╭─ Passage provided

As a small exploratory analysis, we can check the distances between the sampling points. After using the spsample function, all the points should have different coordinates (no duplicate), but to be 100% confident we can also check that.

# See the geosphere section if the points are not projected
ptsdist <- dist(coordinates(ptsrand))

hist(ptsdist, xlab = "Distance between sampling points")

plot of chunk sp3

# Check for duplicates. If any, then use the remove.duplicates function
nrow(zerodist(ptsrand))

## [1] 0

For the sake of reproducibility, let's import a simple vegetation map.

vegmap <- readOGR("data", "vegetation", verbose = FALSE)

spplot(vegmap, col.regions = rainbow(length(vegmap)), sp.layout = list("sp.points", 
    ptsrand, pch = 16, col = "black"))

╰─
╭─ Data extract

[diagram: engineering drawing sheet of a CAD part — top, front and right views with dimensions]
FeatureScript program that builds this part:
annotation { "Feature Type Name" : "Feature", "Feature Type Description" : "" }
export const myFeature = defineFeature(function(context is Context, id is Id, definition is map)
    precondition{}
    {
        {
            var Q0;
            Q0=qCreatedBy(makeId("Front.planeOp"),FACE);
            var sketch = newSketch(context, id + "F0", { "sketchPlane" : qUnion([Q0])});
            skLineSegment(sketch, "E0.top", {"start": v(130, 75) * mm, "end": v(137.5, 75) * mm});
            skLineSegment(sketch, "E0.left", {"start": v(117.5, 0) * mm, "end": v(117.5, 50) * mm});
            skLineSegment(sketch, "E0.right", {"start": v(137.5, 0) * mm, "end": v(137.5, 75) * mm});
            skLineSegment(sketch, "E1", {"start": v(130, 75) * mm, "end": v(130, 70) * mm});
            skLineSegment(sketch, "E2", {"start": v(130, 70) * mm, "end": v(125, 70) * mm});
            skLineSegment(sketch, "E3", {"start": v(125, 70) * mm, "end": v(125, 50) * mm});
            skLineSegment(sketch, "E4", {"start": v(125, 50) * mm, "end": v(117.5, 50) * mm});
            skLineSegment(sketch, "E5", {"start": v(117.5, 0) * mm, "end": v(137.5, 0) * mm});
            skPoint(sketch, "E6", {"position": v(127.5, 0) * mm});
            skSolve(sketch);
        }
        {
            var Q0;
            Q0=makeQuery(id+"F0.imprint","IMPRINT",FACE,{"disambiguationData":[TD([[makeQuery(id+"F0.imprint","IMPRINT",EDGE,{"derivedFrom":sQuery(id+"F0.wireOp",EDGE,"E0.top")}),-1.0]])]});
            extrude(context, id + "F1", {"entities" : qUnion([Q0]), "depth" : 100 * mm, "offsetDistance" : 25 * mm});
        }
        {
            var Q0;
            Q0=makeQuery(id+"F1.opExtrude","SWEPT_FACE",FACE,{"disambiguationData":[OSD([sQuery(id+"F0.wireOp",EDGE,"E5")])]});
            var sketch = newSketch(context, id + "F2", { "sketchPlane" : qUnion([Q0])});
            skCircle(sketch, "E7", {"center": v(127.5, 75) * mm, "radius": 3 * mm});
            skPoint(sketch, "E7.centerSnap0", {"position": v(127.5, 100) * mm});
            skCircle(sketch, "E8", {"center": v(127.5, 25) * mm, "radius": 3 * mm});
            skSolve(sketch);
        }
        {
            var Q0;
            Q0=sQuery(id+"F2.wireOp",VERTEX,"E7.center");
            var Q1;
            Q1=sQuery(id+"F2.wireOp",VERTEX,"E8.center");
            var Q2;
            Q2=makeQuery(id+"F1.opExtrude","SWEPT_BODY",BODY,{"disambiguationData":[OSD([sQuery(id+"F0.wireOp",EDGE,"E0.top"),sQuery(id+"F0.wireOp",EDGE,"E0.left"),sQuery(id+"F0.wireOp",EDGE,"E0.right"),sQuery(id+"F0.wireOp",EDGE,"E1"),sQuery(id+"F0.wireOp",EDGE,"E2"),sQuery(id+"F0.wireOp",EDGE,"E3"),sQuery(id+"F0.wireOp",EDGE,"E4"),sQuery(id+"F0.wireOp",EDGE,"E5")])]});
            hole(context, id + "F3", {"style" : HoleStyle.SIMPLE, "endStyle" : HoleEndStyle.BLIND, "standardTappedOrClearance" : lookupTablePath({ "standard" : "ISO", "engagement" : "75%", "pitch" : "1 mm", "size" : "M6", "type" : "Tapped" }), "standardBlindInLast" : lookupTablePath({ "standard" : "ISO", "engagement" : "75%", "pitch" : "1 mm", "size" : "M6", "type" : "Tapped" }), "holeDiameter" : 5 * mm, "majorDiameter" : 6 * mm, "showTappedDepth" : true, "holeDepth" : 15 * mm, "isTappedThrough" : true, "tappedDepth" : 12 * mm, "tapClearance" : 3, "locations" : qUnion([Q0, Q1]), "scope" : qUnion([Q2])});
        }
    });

╰─

▸ Stated task
Answer these from the sampling-points text:
1. Which function should be used if duplicate points turn up?
2. What value does nrow(zerodist(ptsrand)) return?
3. What kind of map is imported for reproducibility?

▸ Answer to the task
1. remove.duplicates
2. 0
3. A simple vegetation map